The Mudcat Café TM
Thread #97401 Message #1924024
Posted By: Malcolm Douglas
01-Jan-07 - 11:50 AM
Thread Name: Lyr Req: for this story line:afflicted parents etc
Subject: RE: Lyr Req: for this story line:afflicted parents etc
Thanks; context is vital in questions of this sort.
Having said that, there isn't much I can add at the moment. Broadside and oral versions of the song are many and widespread, but I don't think I've ever come across one where the hero is anything but a butcher by trade. Perhaps, as you suggest, elements of another song have crept in in this case; I suppose at a pinch that the singer (or Tugwell) may have had Paul Jones in mind when giving Johnson a first name and a new occupation, but that may be quite wrong.

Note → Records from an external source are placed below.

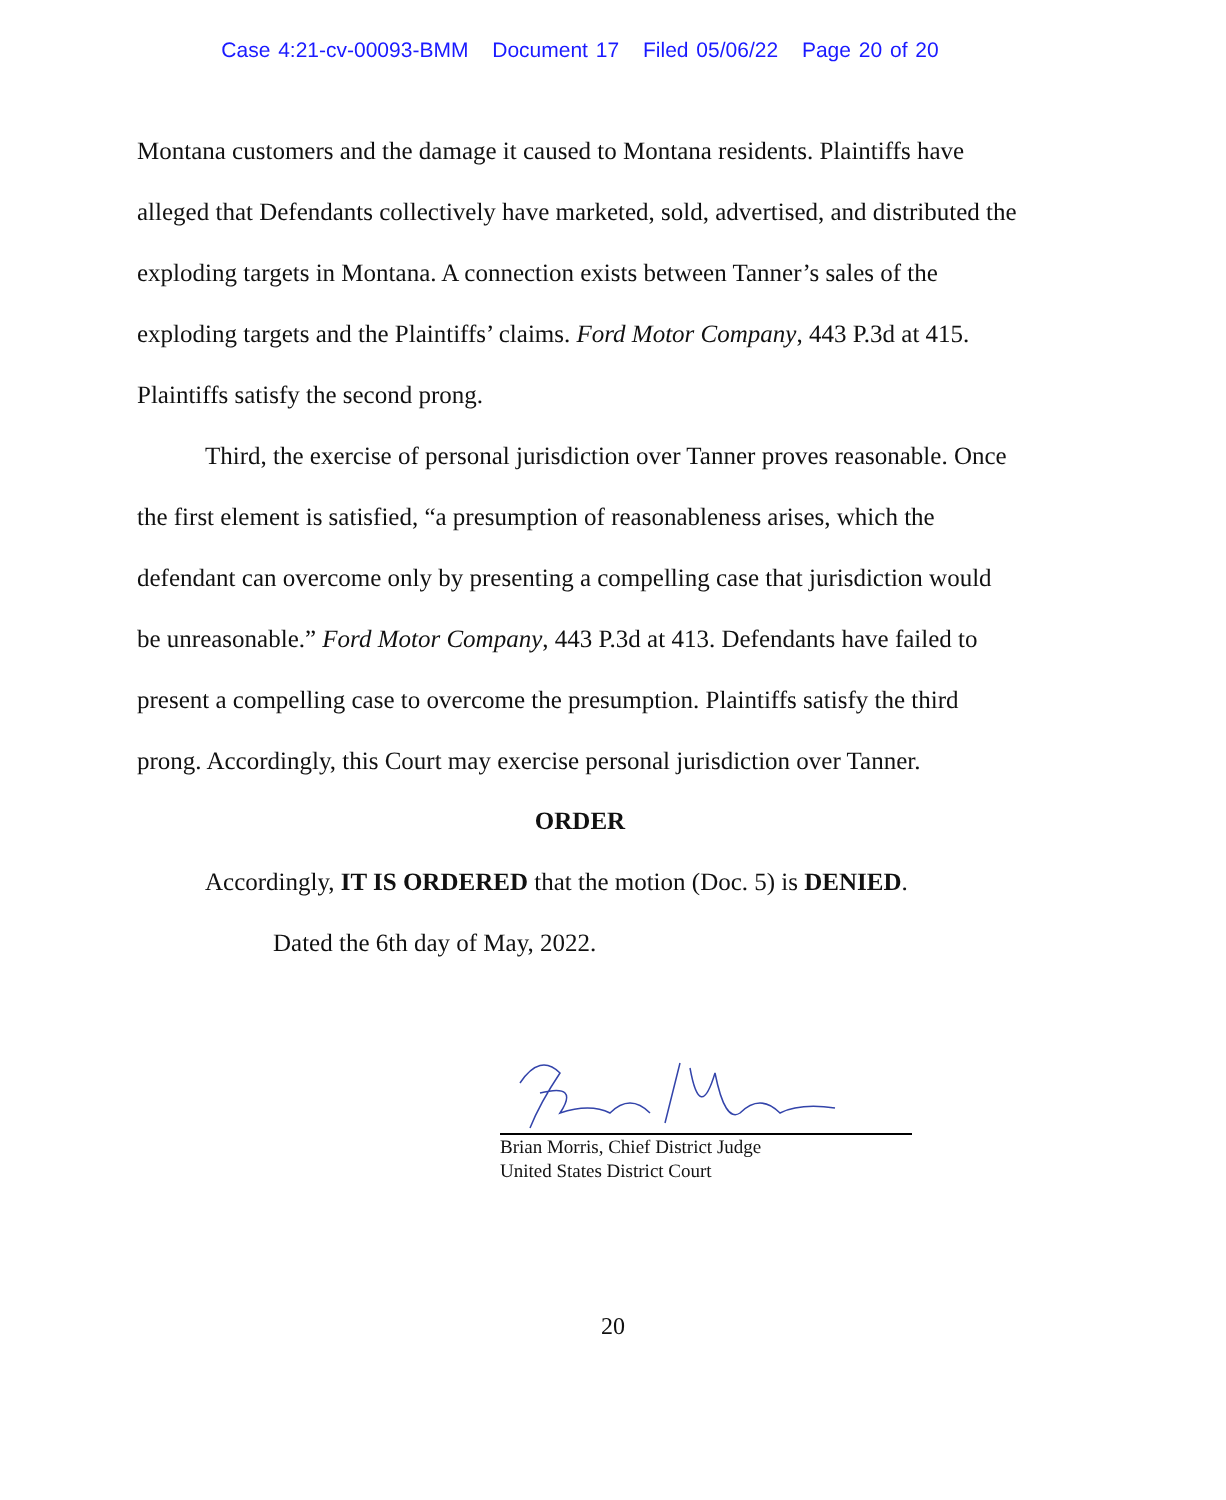Case 4:21-cv-00093-BMM Document 17 Filed 05/06/22 Page 20 of 20
Montana customers and the damage it caused to Montana residents. Plaintiffs have alleged that Defendants collectively have marketed, sold, advertised, and distributed the exploding targets in Montana. A connection exists between Tanner’s sales of the exploding targets and the Plaintiffs’ claims. Ford Motor Company, 443 P.3d at 415. Plaintiffs satisfy the second prong.
Third, the exercise of personal jurisdiction over Tanner proves reasonable. Once the first element is satisfied, “a presumption of reasonableness arises, which the defendant can overcome only by presenting a compelling case that jurisdiction would be unreasonable.” Ford Motor Company, 443 P.3d at 413. Defendants have failed to present a compelling case to overcome the presumption. Plaintiffs satisfy the third prong. Accordingly, this Court may exercise personal jurisdiction over Tanner.
ORDER
Accordingly, IT IS ORDERED that the motion (Doc. 5) is DENIED.
Dated the 6th day of May, 2022.
Brian Morris, Chief District Judge
United States District Court
20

As to the epilogue, it may perhaps be a distorted memory of what appears to be the earliest known print form of the song: a broadside called 'The Three Worthy Butchers of the North' published by Phillip Brooksby at West Smithfield, London, in the last quarter of the 17th century. It was written by Paul Burges, and in the final part the surviving robbers escape justice "for they took ship at Yarmouth, and so went over sea". See Roxburghe Ballads, VII, 59-63. The Burges text is also quoted in Helen Hartness Flanders et al., New Green Mountain Songster, 238-244, along with a set from Vermont tradition which, unusually (most oral versions derive from later broadside re-writes in which the action is condensed and the original ending dropped) derives from the earlier form; there, the robbers "took shipping for Portsmouth And sailed far o'er the Main".
That leaves your question mostly unanswered, but at least provides some speculation as to how the unusual elements mentioned might have found their way into that particular Devon version; though not where those elements might have come from. Perhaps something will turn up later.